Back to my question.
I do know that providing such services for free in our school systems costs money, a lot of it. However, in NOT doing it, this price just goes up and up and up—human, financial, and otherwise. There is no price worth saving our children, in my opinion.
So: What if our elementary schools, middle schools, and high schools conducted respected risk assessments? What if the odd or unhappy or remote or abused or bullied or aggressive child received help right away? What if school social workers or counselors or psychologists had a small caseload, like ten or twenty children, to follow? What if, in the often-turbulent years of adolescence, high schools provided a mentor for each kid—and maybe even a “big brother” on campus, which would provide a positive learning experience for the big brother as well?
Expensive. Yikes, I can already see the dollar signs and hear the roar of protest.
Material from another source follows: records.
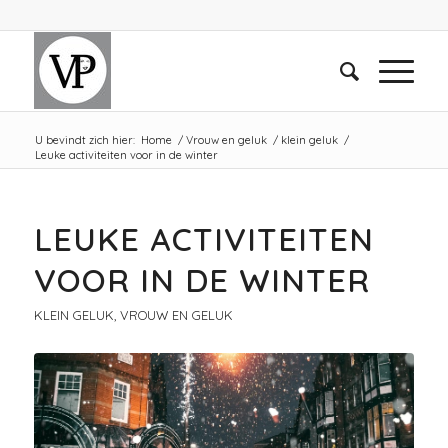
U bevindt zich hier:
Home
/
Vrouw en geluk
/
klein geluk
/
Leuke activiteiten voor in de winter
LEUKE ACTIVITEITEN
VOOR IN DE WINTER
KLEIN GELUK
,
VROUW EN GELUK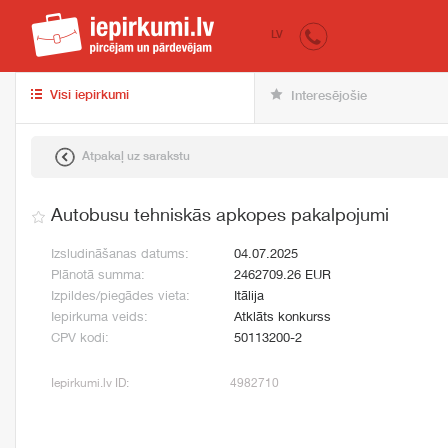
iepirkumi.lv
pir
LV
Visi iepirkumi
Interesējošie
Atpakaļ uz sarakstu
Autobusu tehniskās apkopes pakalpojumi
Izsludināšanas datums:
04.07.2025
Plānotā summa:
2462709.26 EUR
Izpildes/piegādes vieta:
Itālija
Iepirkuma veids:
Atklāts konkurss
CPV kodi:
50113200-2
Iepirkumi.lv ID:
4982710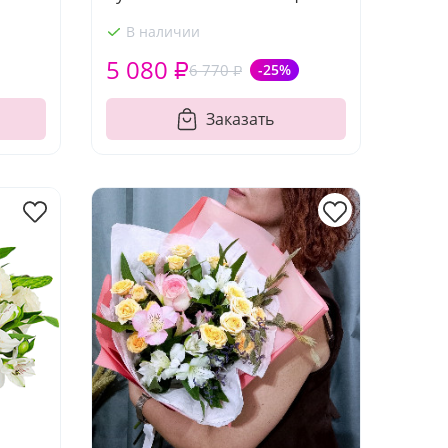
В наличии
5 080 ₽
6 770 ₽
-25%
Заказать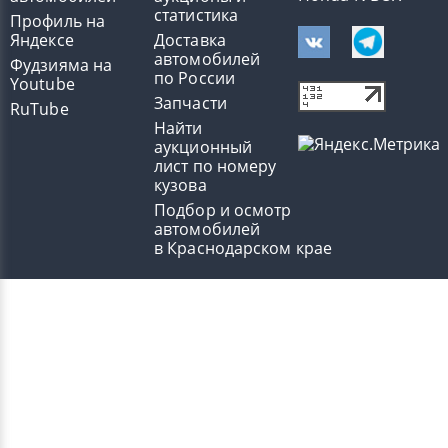
статистика
Профиль на
Яндексе
Доставка
автомобилей
Фудзияма на
по России
Youtube
Запчасти
RuTube
Найти
аукционный
лист по номеру
кузова
Подбор и осмотр
автомобилей
в Краснодарском крае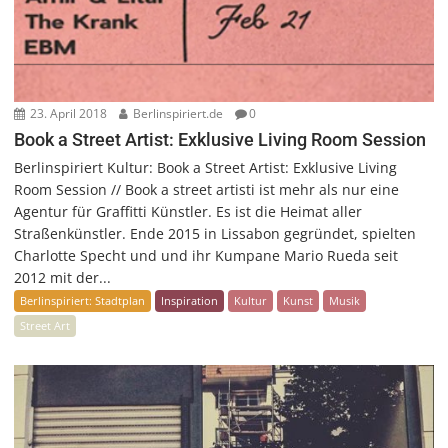
23. April 2018
Berlinspiriert.de
0
Book a Street Artist: Exklusive Living Room Session
Berlinspiriert Kultur: Book a Street Artist: Exklusive Living
Room Session // Book a street artisti ist mehr als nur eine
Agentur für Graffitti Künstler. Es ist die Heimat aller
Straßenkünstler. Ende 2015 in Lissabon gegründet, spielten
Charlotte Specht und und ihr Kumpane Mario Rueda seit
2012 mit der...
Berlinspiriert: Stadtplan
Inspiration
Kultur
Kunst
Musik
Street Art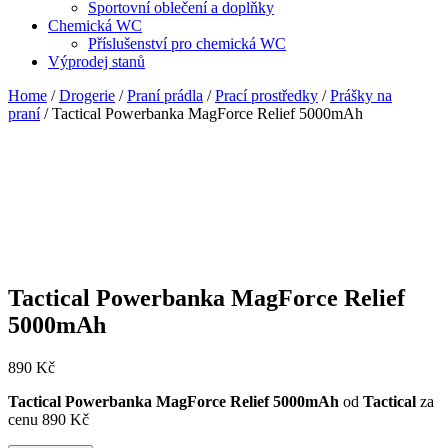
Sportovní oblečení a doplňky
Chemická WC
Příslušenství pro chemická WC
Výprodej stanů
Home
/
Drogerie
/
Praní prádla
/
Prací prostředky
/
Prášky na
praní
/ Tactical Powerbanka MagForce Relief 5000mAh
Tactical Powerbanka MagForce Relief
5000mAh
890
Kč
Tactical Powerbanka MagForce Relief 5000mAh
od
Tactical
za
cenu 890 Kč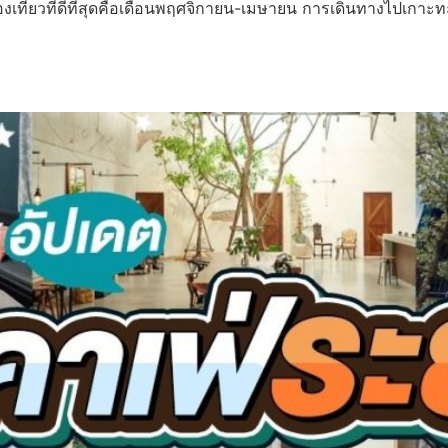
่องเที่ยวที่ดีที่สุดคือเดือนพฤศจิกายน-เมษายน การเดินทางไปเกาะ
Still. We CAN reach more disturbed kids than we currently do.
Can we reach all of them? No, I don’t think perfection is possible. BUT ISN’T ONE CHILD’S LIFE WORTH THE EFFORT OF TRYING?
In San Diego I was hired as a school social worker in the blitz of such jobs after the El Cajon High School shooting in 2001. Five years later, after all the brouhaha settled down and budgets got cut (for more social workers / counselors than administrators, I couldn’t help but notice), four of five of our school social workers were laid off. Not needed? No. Not paid for. Not valued, though those social workers were very much valued by the individual principals and teachers—and parents.
I have a different job now, one I enjoy very much, one in which I see the addict / parolee adults who were once children who slipped through the cracks, as we commonly say. So I am not writing any of this to increase employment opportunities.
Once more, the question: What if we decided to reprioritize our moneys and prevent school / theatre / mall, etc. shootings by finding and serving those disturbed kids early, as much as humanly possible?